| Editor: Tri Adi
Menutup pekan ini, rupiah bisa sedikit lega. Sempat melorot mendekati Rp 13.600 per dollar AS di awal pekan, Jumat (6/10) rupiah menguat di kisaran Rp 13.500 per dollar AS. Namun, sebuah peringatan telah datang dari World Bank. Dalam laporannya, Rabu (4/10), Bank Dunia menyebutkan Indonesia - dan bersama Malaysia, Thailand dan Filipina - menghadapi risiko kurs yang lebih tinggi dibandingkan negara lain di Asia Tenggara dan Pasifik.
Ada sejumlah faktor yang menjadi penyebab. Di antaranya, besarnya utang luar negeri, defisit anggaran, dan memanasnya geopolitik.
Menurut data Statistik Utang Luar Negeri Indonesia, posisi utang swasta (bank dan nonbank) per Juli 2017 mencapai US$ 165,513 miliar. Jika ditambah utang pemerintah dan bank sentral, jumlahnya US$ 339,853 miliar. Besarnya utang luar negeri ini membuat kebutuhan dollar atau valuta asing menjadi sangat besar untuk membayar pokok dan bunga. Untuk kurun Agustus-Desember 2017, pemerintah harus membayar pokok dan bunga US$ 4,415 miliar (sekitar Rp 60 triliun). Ini belum termasuk kebutuhan dollar untuk membayar utang swasta.

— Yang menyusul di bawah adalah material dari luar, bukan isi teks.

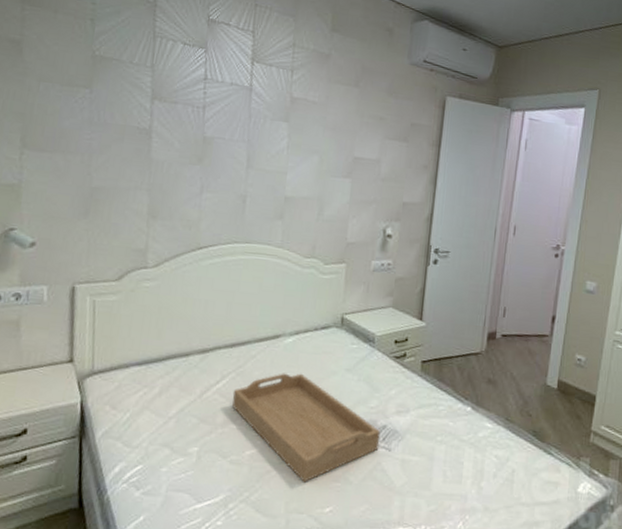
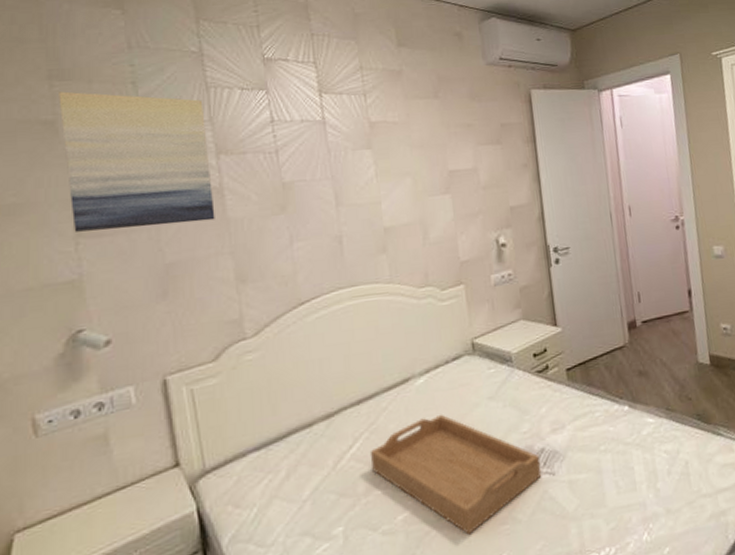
wall art: none [21,15,149,158] -> present [59,91,215,232]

Defisit anggaran yang terus menganga bahkan kian lebar, membuat kebutuhan utang luar negeri terus muncul, dan melestarikannya sebagai tekanan 'abadi' terhadap rupiah.
Di sisi lain, dana panas yang mengejar laba di pasar keuangan Indonesia juga besar. Benar, belakangan asing melakukan aksi jual saham di Bursa Efek Indonesia (BEI). Dalam sebulan terakhir, asing melakukan jual bersih Rp 11,21 triliun, dan dalam 3 bulan, net sell asing sudah mencapai Rp 31,36%.
Namun dana asing tidak benar-benar keluar dari Indonesia. Buktinya kepemilikan asing di surat berharga negara (SBN) akhir September lalu sudah Rp 826,27 triliun, naik Rp 50,7 triliun dibanding posisi akhir Agustus. Sejak awal tahun, kepemilikan asing di SBN telah naik Rp 140,765 triliun, jauh melebihi jumlah net sell asing di saham.
Dana panas di pasar keuangan ini bisa dengan cepat keluar. Pemicunya banyak. Misal, pasar menanti besaran penurunan bunga AS. Jika suku bunga AS naik banyak, sementara suku bunga acuan Indonesia turun, bukan tak mungkin dana asing itu akan minggat. Belum lagi ancaman politik dalam negeri yang kian panas seiring dekatnya tahun politik 2018.
Kemampuan pemerintah dan otoritas moneter meredam berbagai gejolak, sekaligus menelurkan kebijakan yang efektif, kini memasuki tantangan berat.